Commercial Division Blog
Exercise of Right of First Refusal Must Be Unqualified to be Binding
On December 19, 2014, Justice Ramos of the New York County Commercial Division issued a decision in Bond & Broadway, LLC v. Funding Exchange, Inc., 2014 NY Slip Op. 33359(U), examining the effectiveness of a qualified exercise of a right of first refusal.
In Bond & Broadway, LLC, the plaintiff brought an action seeking specific performance of a contract for sale of real property and one of the defendants, Froggy Associates, LLC (Froggy), argued that it had the right to buy the property under a contractual right of first refusal. Both the plaintiff and Froggy moved for summary judgment. The court denied both motions, explaining:
The only issue here is whether Froggy timely exercised its right of first refusal or, by its failure to do so, forfeited its rights in the Unit. The right of first refusal, as described in § 7.3 of the By-laws grants certain of the other unit owners of the building an option to step into the shoes of a prospective buyer and, to substitute the buyer: "The sending of the notice [of the Sale or Lease Agreement] . . . shall constitute an offer by the Offeree Unit Owner to sell its Unit, together with its Appurtenant Interests . . . to each Contiguous Owner . . . upon the same terms and conditions as are contained in such Sale or Lease Agreement . . . .".
The holder of the right of first refusal is holder of an option to purchase the real property if and when the owner decides to sell to a third party at an agreed price.
Before a Unit owner fully executes a sale agreement to convey its property to a third party, notice must be given to the other owners in the condominium. As described in § 7.3(B) of the By-laws, the sending of the notice shall constitute an offer by the Offeree Unit Owner to sell its Unit, together with its appurtenant interest to each contiguous Owner and the Condominium Board upon the same terms and conditions as are contained in such Sale or Lease Agreement. Therefore, the election to purchase the property by one of the holders of the right of first refusal would constitute an acceptance of the offer (created by sending the notice).

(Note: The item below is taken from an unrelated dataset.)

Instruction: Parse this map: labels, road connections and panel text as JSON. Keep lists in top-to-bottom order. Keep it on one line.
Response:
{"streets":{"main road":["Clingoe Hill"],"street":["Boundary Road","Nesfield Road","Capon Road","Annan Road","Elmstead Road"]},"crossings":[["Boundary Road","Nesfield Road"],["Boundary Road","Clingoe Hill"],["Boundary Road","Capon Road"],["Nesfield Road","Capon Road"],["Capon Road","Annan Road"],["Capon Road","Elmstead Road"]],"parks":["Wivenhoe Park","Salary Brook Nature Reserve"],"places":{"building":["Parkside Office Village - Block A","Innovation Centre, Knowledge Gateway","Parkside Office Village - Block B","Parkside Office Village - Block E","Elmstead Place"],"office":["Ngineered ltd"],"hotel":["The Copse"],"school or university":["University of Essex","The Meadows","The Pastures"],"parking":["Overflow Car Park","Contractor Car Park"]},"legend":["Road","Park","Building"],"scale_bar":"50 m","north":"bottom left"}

It is a fundamental principle of contract law that a valid acceptance must comply with the terms of the offer and, if qualified with conditions it is equivalent to a rejection and
counteroffer. In exercising its right of first refusal, the option holder steps into the shoes of the prospective buyer and has an obligation to strictly comply with the contract provisions.
The holder of an option, by placing a requirement that a building be vacant at the time of transfer, as a condition to his exercise of the option to purchase the building has accomplished
nothing more than making a counteroffer, which the current owner is free to accept or reject. In this case, the Contract between B&B and FE contained certain specific provisions. By exercising its right of first refusal, Froggy stepped into the shoes of B&B. As a consequence, it takes the Contract as it is and has to comply with all its terms.
(Internal citations and quotations omitted) (emphasis added). Because there was evidence that Froggy later made an unqualified offer to purchase, the court held that there were factual issues regarding whether it could exercise the right of first refusal.